Samantha Travis
Staff Writer
stravis1@umassd.edu
Jackie Kay’s “Trumpet.” A novel diving into themes of gender identity, during a time when issues like this were never discussed or even considered to exist. Yet, they still did, and Kay discusses all of it. Inspired by the life of transgendered jazz musician, Billy Tipton, “Trumpet” follows the life of black Scottish jazz musician, Joss Moody, who lives his life as a man, going through his entire life keeping the secret that he is transgender. The story follows Moody’s friends and loved ones, such as his wife, Millie, and his adopted son, Colman, trying to not just cope with his death, but the backlash of paparazzi after Moody’s secret is revealed to the world. “Trumpet,” does not just cover issues of gender, but also racism and death, which the characters of the novel react to in many different ways.
When the story begins, readers are introduced to Millie, Joss’s wife. She recalls the first time she met Joss, shocked at his secret, but still putting her love for him over the opinions of others, the two of them keeping his secret until his death. Soon, readers watch as Millie not only struggles to cope with her husband’s death, but also the backlash she receives from the media. She struggles to find a way to tell Joss’s story truthfully, struggling to find the courage to show the world the real person he had once been.
Readers also get the perspective of Millie and Joss’s adopted son, Colman. They watch him struggle to find his place in the world, as a black man and adopted, feeling his identity is, in a way, blurred. He is soon left to deal with the shock of discovering the truth about his father, as well as resentment for Joss and Millie, since he feels he has been lied to his whole life. He pairs up with journalist, Sophie Stones, who plans to write a novel about Joss Moody, exposing him as a “freak” or “pervert,” but readers watch Colman go back and forth in his mind, struggling to remember the father who raised him and the “freak” the media is portraying him to be.
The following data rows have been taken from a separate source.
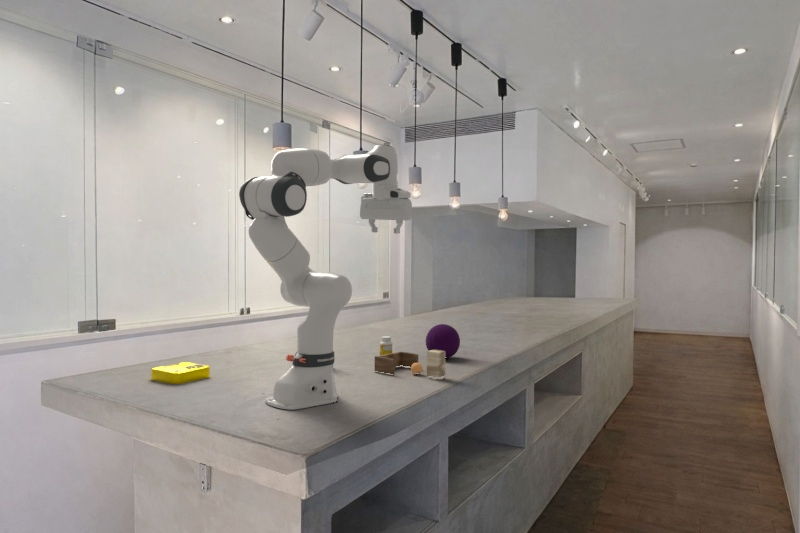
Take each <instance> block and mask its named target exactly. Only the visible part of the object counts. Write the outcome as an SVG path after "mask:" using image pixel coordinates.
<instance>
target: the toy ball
mask: <svg viewBox="0 0 800 533" xmlns="http://www.w3.org/2000/svg"><path fill="white" fill-rule="evenodd" d="M460 343H461V339H460V335H459V332H458V331H457V329H455V328H454V327H453V326H452V325H449V324H444V323H440V324H436V325H434V326H432V328H430V329H429V331H428V333H427V334H426V336H425V346H426V349H427V351H430V350H441V351H446V356H445V357H450V358H451V357H453V356H455V355H456V354H457V352H458V351H459V349H460V345H461V344H460Z"/></svg>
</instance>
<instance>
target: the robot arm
mask: <svg viewBox="0 0 800 533" xmlns="http://www.w3.org/2000/svg"><path fill="white" fill-rule="evenodd" d="M398 164H399V163H398V154H397V150H396V149H395V148H394V146H391V145H389V144H377V145H376V144H375V145H374V146H373V148H372V149H371V150H370V151H368V152H366V153H362V154H359V153H358V154H341V155H340V156H338V157H337V158H335V159H331V157H330V155H329V154H328V153H327V152H325V151H323V150H319V149H315V148H306V147H305V148H303V147H302V148H301V147H300V148H298V147H297V148H290V149H283V150H280V151H278V152H277V153H275V154H274V156H273V158H272V160H271V164H270V167H271V168H270V170H271V173H270V174H269V176H268V175H267V176H256V177H255V176H254V177H251V178H249V179H247V180H246V181H244V182H243V183H242V184H241V185H240V188H239V194H238V195H239V201H240V204H241V206H242V208H243V209H244V212H245V215H246V218H248V219H250V220H252V222H251V223H250V225H249V227H248V236H249V238H250V240H251V242H252V244H253V245H254V247H255V249H256V250H257V251H258V253H259V254H260V256H261V257H262V258H263V259H264V260H265V261H266V262H267V263H268V265H269V266H270V267H271V268H272V269H273V271H274V272H275V273H276V274H277V275H278V277H279V278H280V279H279V280H280V281H281V283H280V294H281V297H282V299H283V300H284V301H285V302H287V303H289V304H292V305H294V306H297V307H308V308H309V310H308V314H307V317H306V318H305V319H304V321H302V322H301V323H300V324H299V325H298V326H297V330H296V333H297V334H296V337H297V338H296V339H297V340H296V342H297V345H296V349H297V350H296V352H295V355H293V354H289V353H288V354H286V356H285V360H286V361H287V362H290V363H291V362H292V364H291V366H290V367H288V369H287V370H286V371H285V372H284V373H283V374H282V375H281V376H279V378H278V379H277V380H276V381H275V383H274V386H273V394H272V396H269V397H266V398H265V402H264V403H265V404H266V405H269V406H271V407H274V408H278V409H282V410H289V411H290V410H291V411H295V410H300V409H306V408H310V407H316V406H322V405H326V404H327V405H328V404H334V403H336V401H337V402H338V397H339V394H338V391H337V387H336V381H335V371H334V363H335V351H334V330H335V324H336V321H337V318H338V316H339V314H340V312H341V310H342V309H343V308H344V307H345V306H347V304H348V303H349V302H350V300H351V298H352V293H353V287H352V284H351V282H350V280H349V278H348V277H346V276H344V275H342V274H339V273H335V272H327V271H326V272H321V271H319V272H318V271H315V270H313V269H311V268H310V266H309V265H310V261H311V254H310V252H309V251H308V250H307V248H306V247H305V246H304V245H303V244H302V242H301V241H300V239H299V238H298V237H297V236H296V235H295V233H294V232H293V231H292V230H291V229H290V228H289V227H288V225H287V222H286V218H287V217H288V218H289V217H292V216H296V215H298V214H301V213H302V212H303V211H304V209H305V207H306V204H307V198H308V194H307V192H308V191H307V188H306V187H315V186H320V185H324V184H327V183H328V182H329V180H330V179H331V180H333V179H334V180H336V181H337V182H339V183H340V184H343V185H353V184H372V185H371V187H372V192H371V193H370V192H369V193H367V192H365V193H364V194H362V195H361V197H360V206H359V217H360V219H362V220H368V224H369V226H370V228H371V233H374V234H375V233H378V232H379V231H378V229H379V228H378V227H377V226H376V224H375V222H376V220H377V221H378V220H380V221H381V220H382V221H395V223H396V226H395V228H393V234H397V235H398V234H400V233H401V227H402V226H403V224H404V221H411V219H412V218H413V205H412V200H411V199H410V198H411V197H412V196H411V192H410V191H408V190H405V189H403V188H400V187H399V182H398V178H397V177H398V176H397V175H398V172H399V165H398ZM285 217H286V218H285ZM333 402H334V403H333Z"/></svg>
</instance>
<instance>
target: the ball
mask: <svg viewBox="0 0 800 533" xmlns="http://www.w3.org/2000/svg"><path fill="white" fill-rule="evenodd" d="M423 369H424V367H423V364H422V363H420V362H418V363H414V364H412V366H411V369H410V371H411V373H412V374H413V373H421V372H423ZM421 374H422V373H421Z"/></svg>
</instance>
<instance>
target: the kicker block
mask: <svg viewBox="0 0 800 533" xmlns="http://www.w3.org/2000/svg"><path fill="white" fill-rule="evenodd" d="M445 356H446V351H441V350H430V351H428V350H427V351H426V377H427V376H433V377H441V376H444V375H445V376H446V359H445Z"/></svg>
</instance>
Readers also get the perspective of minor characters as well; Joss’s bandmates, the funeral director, the undertaker, Joss’s mother, even the maid who worked for the Moody family. They may seem like random characters, but they play a very important role, the same as Millie and Colman. Kay gives the perspective of everyday people, because it asks the question of gender norms and sexuality. What does it mean to be a man or a woman? How can a woman go through her whole life making people believe she was a man? How could nobody ever suspect anything before?
Kay’s novel brings up many brilliant issues of gender and trans struggles many years before it’s time. It is a novel many people should read, whether they are trans or not. “Trumpet,” is a beautiful yet gut-wrenching story, constantly asking the questions of what does it mean to be alive.